I would like some advice with fast ways to rename columns that working within dplyr and are pipeable.
I am going to use iris as an example here but my actual data set is much larger with 120 columns which is why some of the known solutions for renaming columns don't work for me.
If I have vector v = c('s_length', 's_width',' p_length', 'p_width', 'species') I want to replace the all the column names on iris with the names in v
I know the following is very easy and accomplishes what I want
v = c('s_length', 's_width',' p_length', 'p_width', 'species')
colnames(iris)<-v
but it's not a pipeable statement. Or at least not that I am aware of.
This is pipeable which is good but my actual data frame is 120 columns long. I don't want to have to manually write out something like replace_names for 120 columns. I know I could easily get a vector of the current names and a vector of the names I want (ie v above) but I don't know how to combine them programically into the same form as the replace_names vector that could then be fed into rename.
I would be open to any of the following solutions:
Being able to feed in a vector of new names without defining their relationship to the old column names in dplyr
Forcing the construction colnames(data frame)<-vector_new_col_names to be pipeable
Being able to easily construct a vector of the form c(new_col_1_name = old_col_1_name, ...) from a vector of old names and vector of new names to then be passed to rename
That seems a lot harder, and also unreadable of course.
Actually I am tempted to ask about the context: if you need to rename all these columns based on an external vector, maybe you're asking the wrong questions (of course I have no idea in your particular case). Maybe these 120 columns should have been rows, and the right approach would be to pivot_longer() before renaming anything. Maybe you're reading it from a csv file with bad names, and the column renaming step should be part of a readr call. Maybe you should really modify the existing names with rename_with() rather than replace them all at once.

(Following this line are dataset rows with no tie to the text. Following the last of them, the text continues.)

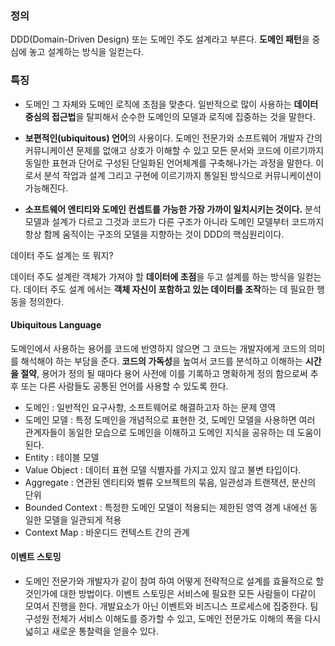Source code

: 
### 정의

DDD(Domain-Driven Design) 또는 도메인 주도 설계라고 부른다. **도메인 패턴**을 중심에 놓고 설계하는 방식을 일컫는다.


###  특징

- 도메인 그 자체와 도메인 로직에 초점을 맞춘다. 일반적으로 많이 사용하는 **데이터 중심의 접근법**을 탈피해서 순수한 도메인의 모델과 로직에 집중하는 것을 말한다.
    

- **보편적인(ubiquitous) 언어**의 사용이다. 도메인 전문가와 소프트웨어 개발자 간의 커뮤니케이션 문제를 없애고 상호가 이해할 수 있고 모든 문서와 코드에 이르기까지 동일한 표현과 단어로 구성된 단일화된 언어체계를 구축해나가는 과정을 말한다. 이로서 분석 작업과 설계 그리고 구현에 이르기까지 통일된 방식으로 커뮤니케이션이 가능해진다.
    

- **소프트웨어 엔티티와 도메인 컨셉트를 가능한 가장 가까이 일치시키는 것이다.** 분석 모델과 설계가 다르고 그것과 코드가 다른 구조가 아니라 도메인 모델부터 코드까지 항상 함께 움직이는 구조의 모델을 지향하는 것이 DDD의 핵심원리이다.
    



데이터 주도 설계는 또 뭐지?

데이터 주도 설계란 객체가 가져야 할 **데이터에 초점**을 두고 설계를 하는 방식을 일컫는다. 데이터 주도 설계 에서는 **객체 자신이 포함하고 있는 데이터를 조작**하는 데 필요한 행동을 정의한다.


#### Ubiquitous Language

도메인에서 사용하는 용어를 코드에 반영하지 않으면 그 코드는 개발자에게 코드의 의미를 해석해야 하는 부담을 준다. **코드의 가독성**을 높여서 코드를 분석하고 이해하는 **시간을 절약**, 용어가 정의 될 때마다 용어 사전에 이를 기록하고 명확하게 정의 함으로써 추후 또는 다른 사람들도 공통된 언어를 사용할 수 있도록 한다.


- 도메인 : 일반적인 요구사항, 소프트웨어로 해결하고자 하는 문제 영역
- 도메인 모델 : 특정 도메인을 개념적으로 표현한 것, 도메인 모델을 사용하면 여러 관계자들이 동일한 모습으로 도메인을 이해하고 도메인 지식을 공유하는 데 도움이 된다.
- Entity : 테이블 모델
- Value Object : 데이터 표현 모델 식별자를 가지고 있지 않고 불변 타입이다.
- Aggregate : 연관된 엔티티와 벨류 오브젝트의 묶음, 일관성과 트랜잭션, 분산의 단위
- Bounded Context : 특정한 도메인 모델이 적용되는 제한된 영역 경계 내에선 동일한 모델을 일관되게 적용
- Context Map : 바운디드 컨텍스트 간의 관계


#### 이벤트 스토밍

- 도메인 전문가와 개발자가 같이 참여 하여 어떻게 전략적으로 설계를 효율적으로 할것인가에 대한 방법이다. 이벤트 스토밍은 서비스에 필요한 모든 사람들이 다같이 모여서 진행을 한다. 개발요소가 아닌 이벤트와 비즈니스 프로세스에 집중한다. 팀 구성원 전체가 서비스 이해도를 증가할 수 있고, 도메인 전문가도 이해의 폭을 다시 넓히고 새로운 통찰력을 얻을수 있다.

Or maybe I'm just wasting time thinking too much about a trivial problem
library(tidyverse)
(orig_names <- names(iris))
(new_names <- str_replace_all(orig_names,
fixed("."),
"_"))
#if the new_names are in the same order as the original names they replace
# then you can relate them by setting them as names of the orig_names vec
names(orig_names) <- new_names
# see this
orig_names
# use this
rename(head(iris),
all_of(orig_names))
Also the context was I was pulling out a slice of data from a netcdf. It was very easy to get an array of the data I wanted to be the values of my data frame and the vectors of the dimension values that would end up being the column and row names. I was just then having trouble combining them together. Also yes I will eventually pivot longer but I want already have the column names associated with the values before I do so.